The primary functions of the liver are to detoxify the body and to produce the bile used to digest food. However, the liver also stores certain vitamins, minerals, sugars, regulates fat storage and controls the production and excretion of cholesterol. By neutralizing poisonous substances, metabolizing alcohol and removing bacteria from the blood, the liver plays an important role in keeping the body healthy. If the liver has been damaged, a healthy, well-balanced diet may help the liver cells regenerate.
Since the liver filters the unused nutrients out of the body, an excessive amount of certain vitamins can cause additional stress on the liver. Mega-vitamin supplements, especially ones containing large amounts of vitamin A and vitamin D, can be particularly toxic. However, it may be beneficial to supplement a diet designed for liver health with additional vitamin B complexes.
Calories and Carbohydrates
Carbohydrates should be the major source of calories in a diet designed for liver health. Increased consumption of carbohydrates and fats may prevent protein from breaking down, preserving it in the body. However, it is important to monitor caloric intake. Excessive calories, especially in the form of carbohydrates, can cause fat deposits to form in the liver, causing further stress to the liver. On average, a person needs about 15 calories a day per pound of weight in order to meet his daily caloric needs.
Liver disease can cause fluid retention in the body, especially around the abdomen or hands and feet. Since sodium can increase the amount of fluid in the body, reducing the amount of sodium in a diet can help decrease the levels of excess fluid. While most foods contain small amounts of sodium, table salt and processed foods tend to contain large amounts. Foods that contain more then 300 mg of sodium per serving are considered high in sodium and should be avoided.

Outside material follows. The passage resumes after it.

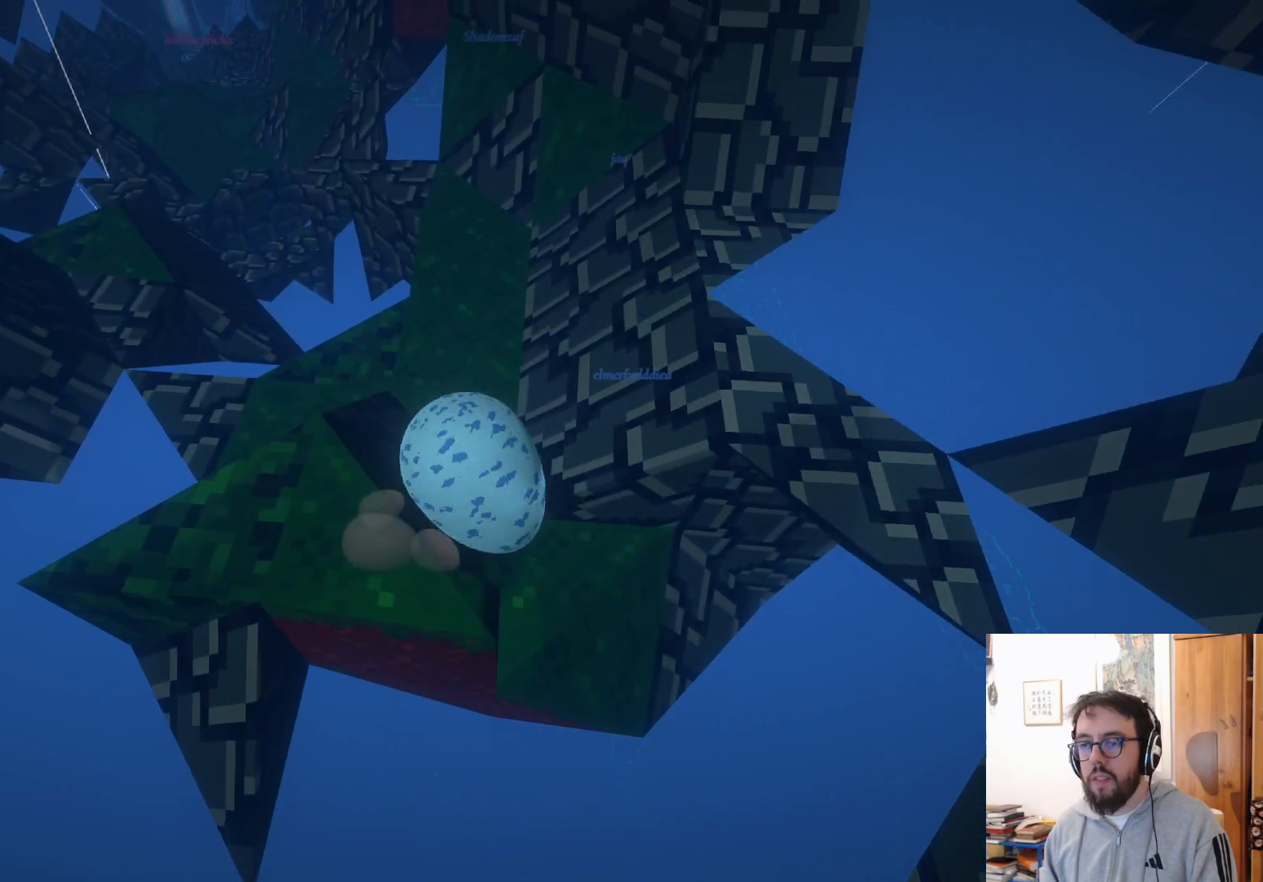
{"buttons": [], "left_stick": "down-left", "right_stick": "left", "events": [[117, "left_stick", "center"], [417, "right_stick", "left"], [500, "left_stick", "down-left"]]}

The liver plays an important role in the digestion of protein. As protein is being broken down, waste products such as ammonia are formed. A healthy liver can rid the body of these toxins, however, if the liver has been compromised, toxins can build up in the blood and tissue. This build-up of toxins can cause tiredness, nausea, vomiting, forgetfulness and mental confusion. To avoid this, a diet for liver regeneration may contain only about 1 g of protein per kg of body weight.
Alcohol and Drugs
In order to give the liver a chance to regenerate, avoid substances that can stress the liver. Since alcohol is filtered out of the body through the liver, all forms of alcohol should be avoided until the liver has a chance to rebuild. Also avoid medicines containing acetaminophen, since, like alcohol, acetaminophen is filtered through the liver. Certain herbal remedies like comfrey, margosa oil, mate tea and chaparral can also be toxic to a liver, especially if liver cells have already been damaged.